About 620 borelogs have been selected for factor of safety calculation. The factor of safety for each layer of soil was arrived by considering corresponding corrected SPT N values. The liquefaction hazard map is prepared for the moment magnitude of 5.1. The minimum factor of safety from each bore log has been considered to represent the factor of safety against liquefaction at that location, which are used for the mapping. These factors of safety against liquefaction have been grouped in to 4 groups.

Liquefaction analysis has shown that only 4.2% of the total locations is having a factor of safety less than one whereas about 14.7% has a factor of safety in between 1 and 2. About 12.5% has a value of 2 to 3 and about 68% has a factor of safety value more than 3. About 33% of the locations has silty clay soil which may cause stress reduction in soil during earthquake as they are having liquid limit more than 33 and plasticity index greater than 12. It is also found that areas close to water body and streams have the factor of safety less than unity. The borelog of locations having factor of safety less than one clearly indicates that up to a depth of about 6 m very loose silty sand with clay and sand is present which are classified as medium to fine sand having very low field N values. Also in these locations shallow water table has been met, at about 1.2m from the ground level. These factors may attribute to the low factor of safety.

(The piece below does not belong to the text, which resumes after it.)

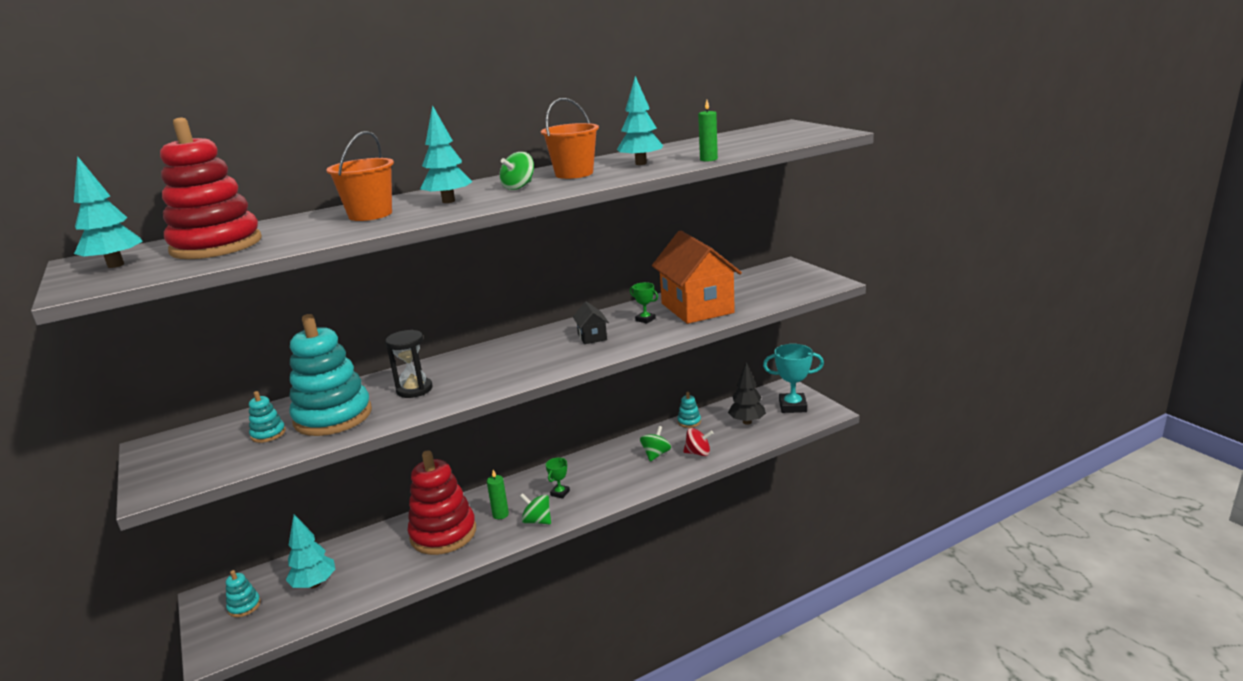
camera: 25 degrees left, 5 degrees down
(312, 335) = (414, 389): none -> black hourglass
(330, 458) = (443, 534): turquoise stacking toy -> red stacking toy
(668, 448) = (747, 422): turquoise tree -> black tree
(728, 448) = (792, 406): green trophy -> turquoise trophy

Cyclic Triaxial Experiments on Undisturbed Soil Samples

Undisturbed samples were collected from few locations in (south west region) Bangalore city to verify the liquefaction potential of the soil. Cyclic triaxial tests have been carried out in the laboratory on the undisturbed soil samples collected from Boreholes locations of 482, 810 and 91. The tests have been carried out as per ASTM: D 3999 (1991) in strain controlled mode. Cyclic triaxial tests are carried out with double amplitude axial strains of 0.5%, 1% and 2% with a frequency of 1Hz. Typical cyclic triaxial test results are presented in Figures 9.9 and 9.10. Figure 9.9 shows the variation of deviatoric stress versus strain plot for more than 120 cycles of loading (axial strain = 0.25%; applied confining pressure 100 KPa, for the undisturbed sample corresponding to a depth 3m below GL, in-situ density of the soil sample 2.0 gm/cc with in-situ moisture content 15%, at 3.0m depth). Figure 9.10 shows the pore pressure ratio versus number of cycles. From these plots it is clear that even after 120 cycles, the average pore pressure ratio is about 0.94 and deviatoric stresses vs. strain plots have not become flat, indicating no liquefaction. The resistance to liquefaction of these soils is very high. The calculated factor of safety against liquefaction results for this borehole is also very high indicating no liquefaction and results matches well with the lab test results.